- **Reading text**
┌────────

Cooperation between U.S. presidencies and the Congress is imperative to any successful administration. Without cooperation, bargaining, concessions, and appeasements from both sides, the creation of any beneficial policy would be impossible and improbable.
Bruce Jentleson in his book American Foreign Policy: The Dynamics of Choice in the 21st Century, discusses the bipartisanship between the Executive and Legislative Branches. He describes how common this was throughout the Cold War, detailing how Democratic presidents and Republican congresses and Republican presidents and Democratic congresses have worked together on many foreign policy initiatives. He writes that, “…the president succeeded in getting his [domestic policy] proposals through Congress only 40 percent of the time, and the foreign policy one, in which the president’s success rate was 70 percent”. Jentleson claims that the reasoning for this was due to the fear of the Soviet threat and the overall danger of nuclear war. He also writes, “the presidency had the greater institutional capacity to conduct foreign affairs. Only the presidency possessed the information and expertise necessary for understanding the world, could move with the necessary speed and decisiveness in making key decisions, and had the will and the capacity to guard secrecy”.

└────────

- **Material for this exercise**
┌────────

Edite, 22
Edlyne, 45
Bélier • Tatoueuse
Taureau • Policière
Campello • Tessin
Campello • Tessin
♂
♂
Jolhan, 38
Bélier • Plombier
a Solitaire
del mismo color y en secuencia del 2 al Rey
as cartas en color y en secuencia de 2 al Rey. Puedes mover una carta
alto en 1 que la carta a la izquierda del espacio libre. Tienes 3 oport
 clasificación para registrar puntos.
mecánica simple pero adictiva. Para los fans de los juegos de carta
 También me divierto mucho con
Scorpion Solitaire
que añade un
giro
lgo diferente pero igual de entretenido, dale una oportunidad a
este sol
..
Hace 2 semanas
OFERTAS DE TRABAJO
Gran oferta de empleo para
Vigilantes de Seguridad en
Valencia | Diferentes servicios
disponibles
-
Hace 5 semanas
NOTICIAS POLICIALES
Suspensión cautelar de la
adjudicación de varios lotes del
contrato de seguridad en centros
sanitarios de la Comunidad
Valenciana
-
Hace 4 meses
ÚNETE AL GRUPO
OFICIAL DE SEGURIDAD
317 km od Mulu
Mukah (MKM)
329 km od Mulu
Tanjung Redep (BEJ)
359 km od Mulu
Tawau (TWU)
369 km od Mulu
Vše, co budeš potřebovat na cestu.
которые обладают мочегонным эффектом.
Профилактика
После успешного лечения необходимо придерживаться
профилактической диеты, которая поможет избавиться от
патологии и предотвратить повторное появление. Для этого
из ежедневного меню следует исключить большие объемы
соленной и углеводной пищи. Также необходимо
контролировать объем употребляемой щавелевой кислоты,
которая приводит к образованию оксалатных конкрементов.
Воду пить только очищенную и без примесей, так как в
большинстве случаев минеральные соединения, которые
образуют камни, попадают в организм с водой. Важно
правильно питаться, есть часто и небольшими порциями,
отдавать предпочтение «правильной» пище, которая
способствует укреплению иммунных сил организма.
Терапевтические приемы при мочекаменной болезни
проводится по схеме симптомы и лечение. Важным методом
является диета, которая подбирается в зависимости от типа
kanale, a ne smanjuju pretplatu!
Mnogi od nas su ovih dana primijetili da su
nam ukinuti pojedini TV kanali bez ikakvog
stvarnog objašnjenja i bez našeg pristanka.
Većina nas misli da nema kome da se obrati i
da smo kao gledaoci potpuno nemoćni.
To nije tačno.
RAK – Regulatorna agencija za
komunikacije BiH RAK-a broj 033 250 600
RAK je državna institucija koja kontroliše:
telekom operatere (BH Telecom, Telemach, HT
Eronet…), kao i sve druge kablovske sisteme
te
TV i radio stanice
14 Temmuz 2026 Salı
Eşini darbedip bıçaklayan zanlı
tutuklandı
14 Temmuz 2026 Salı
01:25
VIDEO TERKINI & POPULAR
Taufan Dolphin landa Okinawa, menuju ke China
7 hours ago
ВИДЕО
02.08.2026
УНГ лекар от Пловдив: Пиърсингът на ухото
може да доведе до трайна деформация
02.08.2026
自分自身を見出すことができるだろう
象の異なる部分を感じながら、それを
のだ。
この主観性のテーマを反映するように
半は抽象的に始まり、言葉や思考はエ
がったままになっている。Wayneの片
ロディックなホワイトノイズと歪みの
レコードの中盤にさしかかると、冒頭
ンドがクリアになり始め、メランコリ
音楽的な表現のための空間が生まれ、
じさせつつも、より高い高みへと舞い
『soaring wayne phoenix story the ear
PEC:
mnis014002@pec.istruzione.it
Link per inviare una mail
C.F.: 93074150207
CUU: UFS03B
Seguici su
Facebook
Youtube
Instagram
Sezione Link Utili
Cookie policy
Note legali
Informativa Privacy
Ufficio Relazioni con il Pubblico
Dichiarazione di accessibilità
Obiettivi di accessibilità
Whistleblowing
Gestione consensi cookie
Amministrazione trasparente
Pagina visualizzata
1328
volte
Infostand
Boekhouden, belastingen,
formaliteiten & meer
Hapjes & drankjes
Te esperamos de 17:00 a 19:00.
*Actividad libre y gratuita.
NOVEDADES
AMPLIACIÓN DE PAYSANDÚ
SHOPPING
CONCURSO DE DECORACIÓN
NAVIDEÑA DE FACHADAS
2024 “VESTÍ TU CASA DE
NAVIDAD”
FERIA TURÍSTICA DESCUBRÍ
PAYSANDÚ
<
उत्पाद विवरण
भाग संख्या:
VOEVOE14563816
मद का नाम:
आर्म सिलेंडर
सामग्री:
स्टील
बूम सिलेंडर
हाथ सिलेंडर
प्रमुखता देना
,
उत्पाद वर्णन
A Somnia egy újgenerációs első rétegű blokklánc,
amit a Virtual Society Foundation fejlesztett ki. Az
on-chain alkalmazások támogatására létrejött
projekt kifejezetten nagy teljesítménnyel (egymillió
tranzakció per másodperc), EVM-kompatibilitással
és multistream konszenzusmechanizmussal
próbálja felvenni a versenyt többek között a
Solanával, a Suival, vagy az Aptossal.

└────────

- **Prompt A**
Retype the passage on cooperation between presidents and Congress word for word.
- **Prompt B**
Write out the rows again, starting at the first row and ending at the row that contains "clasificación para registrar puntos.", replacing "Tessin" with "Ticino" and changing nothing else.

- **Exercise result A**
Cooperation between U.S. presidencies and the Congress is imperative to any successful administration. Without cooperation, bargaining, concessions, and appeasements from both sides, the creation of any beneficial policy would be impossible and improbable.
Bruce Jentleson in his book American Foreign Policy: The Dynamics of Choice in the 21st Century, discusses the bipartisanship between the Executive and Legislative Branches. He describes how common this was throughout the Cold War, detailing how Democratic presidents and Republican congresses and Republican presidents and Democratic congresses have worked together on many foreign policy initiatives. He writes that, “…the president succeeded in getting his [domestic policy] proposals through Congress only 40 percent of the time, and the foreign policy one, in which the president’s success rate was 70 percent”. Jentleson claims that the reasoning for this was due to the fear of the Soviet threat and the overall danger of nuclear war. He also writes, “the presidency had the greater institutional capacity to conduct foreign affairs. Only the presidency possessed the information and expertise necessary for understanding the world, could move with the necessary speed and decisiveness in making key decisions, and had the will and the capacity to guard secrecy”.

- **Exercise result B**
Edite, 22
Edlyne, 45
Bélier • Tatoueuse
Taureau • Policière
Campello • Ticino
Campello • Ticino
♂
♂
Jolhan, 38
Bélier • Plombier
a Solitaire
del mismo color y en secuencia del 2 al Rey
as cartas en color y en secuencia de 2 al Rey. Puedes mover una carta
alto en 1 que la carta a la izquierda del espacio libre. Tienes 3 oport
 clasificación para registrar puntos.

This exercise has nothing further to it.